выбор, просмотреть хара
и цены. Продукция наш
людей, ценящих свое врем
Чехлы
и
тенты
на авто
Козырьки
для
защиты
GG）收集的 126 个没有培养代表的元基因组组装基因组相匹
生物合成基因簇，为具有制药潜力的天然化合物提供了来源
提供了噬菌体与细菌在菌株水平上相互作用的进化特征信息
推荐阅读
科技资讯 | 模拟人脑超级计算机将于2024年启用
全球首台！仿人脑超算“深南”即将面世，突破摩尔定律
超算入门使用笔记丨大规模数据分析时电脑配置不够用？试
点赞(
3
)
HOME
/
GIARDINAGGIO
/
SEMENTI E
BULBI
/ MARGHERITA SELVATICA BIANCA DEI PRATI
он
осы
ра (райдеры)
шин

┄┄┄┄┄┄┄┄┄┄┄┄┄┄┄┄┄┄┄┄

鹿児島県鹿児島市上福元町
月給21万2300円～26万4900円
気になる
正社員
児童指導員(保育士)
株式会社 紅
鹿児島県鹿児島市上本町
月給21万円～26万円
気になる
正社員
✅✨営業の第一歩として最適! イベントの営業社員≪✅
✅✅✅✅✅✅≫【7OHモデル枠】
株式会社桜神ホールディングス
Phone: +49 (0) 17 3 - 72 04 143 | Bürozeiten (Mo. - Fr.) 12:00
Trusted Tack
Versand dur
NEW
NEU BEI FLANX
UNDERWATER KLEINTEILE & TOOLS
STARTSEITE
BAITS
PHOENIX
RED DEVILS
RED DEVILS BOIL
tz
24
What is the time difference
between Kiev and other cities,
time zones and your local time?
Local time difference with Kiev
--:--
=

┄┄┄┄┄┄┄┄┄┄┄┄┄┄┄┄┄┄┄┄

> **What the exercise asks**
Show the lines in the entries above that include the string "time".

> **Result of this task**
What is the time difference
time zones and your local time?
Local time difference with Kiev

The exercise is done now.